Bringing together the collective efforts of multiple organizations in a primary care extension program has the following potential benefits:
- Coordinate efforts. By involving a wide range of partners from across multiple disciplines, an extension program can help coordinate across primary care QI efforts throughout the state. Without such coordination, QI initiatives can end up duplicating efforts and limiting their impact. The cooperative also helps to simplify practice engagement in QI initiatives. Instead of practices being approached by multiple organizations about various initiatives, the cooperative can centralize practice engagement. This may also make it possible for practices to work with the same facilitator across efforts.
- For example, a heart health improvement initiative pursued independently by the state Medicaid agency and a private payer might end up requiring practices to focus on different quality metrics for different patients within the same practice. Instead, a multiorganizational extension program could engage both payers during project development and work to align quality outcome measures, making practice-level participation simpler.
- Increase impact. By aligning primary care QI efforts across a state, an extension program can maximize the potential impact. Aligning efforts increases the resources available for practice-level QI support, thereby making those resources available for more practices.
- For example, multiple organizations might provide practice facilitation services to practices. Instead, coordinating the provision of these services through the extension program helps prevent overlap and ensures that the largest number of practices can benefit from these services.

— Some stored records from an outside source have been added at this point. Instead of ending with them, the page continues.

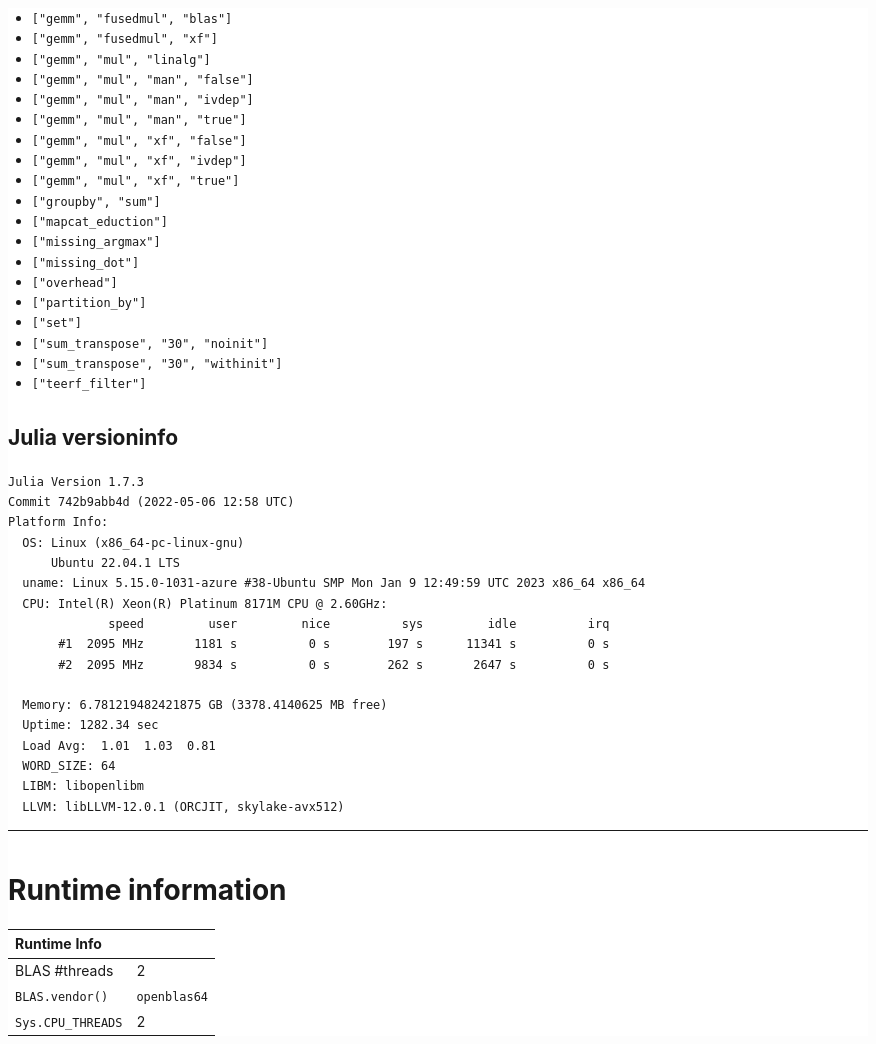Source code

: - `["gemm", "fusedmul", "blas"]`
- `["gemm", "fusedmul", "xf"]`
- `["gemm", "mul", "linalg"]`
- `["gemm", "mul", "man", "false"]`
- `["gemm", "mul", "man", "ivdep"]`
- `["gemm", "mul", "man", "true"]`
- `["gemm", "mul", "xf", "false"]`
- `["gemm", "mul", "xf", "ivdep"]`
- `["gemm", "mul", "xf", "true"]`
- `["groupby", "sum"]`
- `["mapcat_eduction"]`
- `["missing_argmax"]`
- `["missing_dot"]`
- `["overhead"]`
- `["partition_by"]`
- `["set"]`
- `["sum_transpose", "30", "noinit"]`
- `["sum_transpose", "30", "withinit"]`
- `["teerf_filter"]`

## Julia versioninfo
```
Julia Version 1.7.3
Commit 742b9abb4d (2022-05-06 12:58 UTC)
Platform Info:
  OS: Linux (x86_64-pc-linux-gnu)
      Ubuntu 22.04.1 LTS
  uname: Linux 5.15.0-1031-azure #38-Ubuntu SMP Mon Jan 9 12:49:59 UTC 2023 x86_64 x86_64
  CPU: Intel(R) Xeon(R) Platinum 8171M CPU @ 2.60GHz: 
              speed         user         nice          sys         idle          irq
       #1  2095 MHz       1181 s          0 s        197 s      11341 s          0 s
       #2  2095 MHz       9834 s          0 s        262 s       2647 s          0 s
       
  Memory: 6.781219482421875 GB (3378.4140625 MB free)
  Uptime: 1282.34 sec
  Load Avg:  1.01  1.03  0.81
  WORD_SIZE: 64
  LIBM: libopenlibm
  LLVM: libLLVM-12.0.1 (ORCJIT, skylake-avx512)
```

---
# Runtime information
| Runtime Info | |
|:--|:--|
| BLAS #threads | 2 |
| `BLAS.vendor()` | `openblas64` |
| `Sys.CPU_THREADS` | 2 |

- Promote broad and equitable inclusion of practices. By engaging large healthcare systems, networks of practices, and independent practices, extension programs can ensure that QI efforts reach primary care practices serving the widest variety of communities and patients within a state.
- For example, by working across health systems, federally qualified health centers (FQHCs), and independent practices, the extension program can target areas with the most pressing health disparities or highest need, such as urban and rural areas.
- Increase sustainability. Building an extension program that includes payers (including Medicaid and insurance companies) aligns policy and payment with QI goals, thereby increasing the sustainability of these efforts. Including state agencies (such as departments of public health and mental health and state Medicaid agencies) ensures that extension programs focus on the state’s needs as state policymakers have identified them while coordinating across services that state agencies have provided outside of the primary care setting.
- For example, payment changes could support primary care provision of behavioral or mental health services. Engagement with state policymakers would ensure that those services are coordinated with existing community-based services and are targeted to the areas of greatest need within the state (such as treatment for substance use disorders).